▶ [ENTRIES SHOWN]
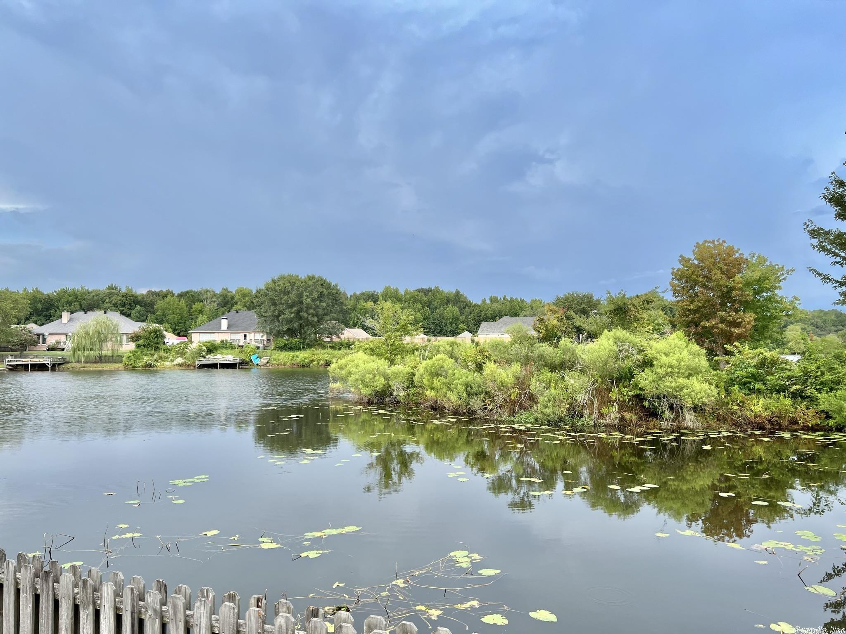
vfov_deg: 53.1
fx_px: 635
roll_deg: -0.8
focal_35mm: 26
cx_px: 423
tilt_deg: +2.0
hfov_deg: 67.3
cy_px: 317
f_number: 1.5
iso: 50
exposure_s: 1/991
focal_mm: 5.7
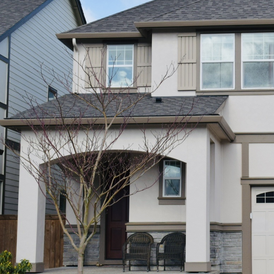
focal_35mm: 85
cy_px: 133
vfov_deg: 20.4
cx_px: 263
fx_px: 761
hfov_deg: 19.9
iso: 250
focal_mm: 32
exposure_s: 1/500
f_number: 9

▶ [DIRECTIONS] Transcribe each entry above character for character, omitting pictures.

▶ [SOLUTION TO THIS TASK]
vfov_deg: 53.1
fx_px: 635
roll_deg: -0.8
focal_35mm: 26
cx_px: 423
tilt_deg: +2.0
hfov_deg: 67.3
cy_px: 317
f_number: 1.5
iso: 50
exposure_s: 1/991
focal_mm: 5.7
focal_35mm: 85
cy_px: 133
vfov_deg: 20.4
cx_px: 263
fx_px: 761
hfov_deg: 19.9
iso: 250
focal_mm: 32
exposure_s: 1/500
f_number: 9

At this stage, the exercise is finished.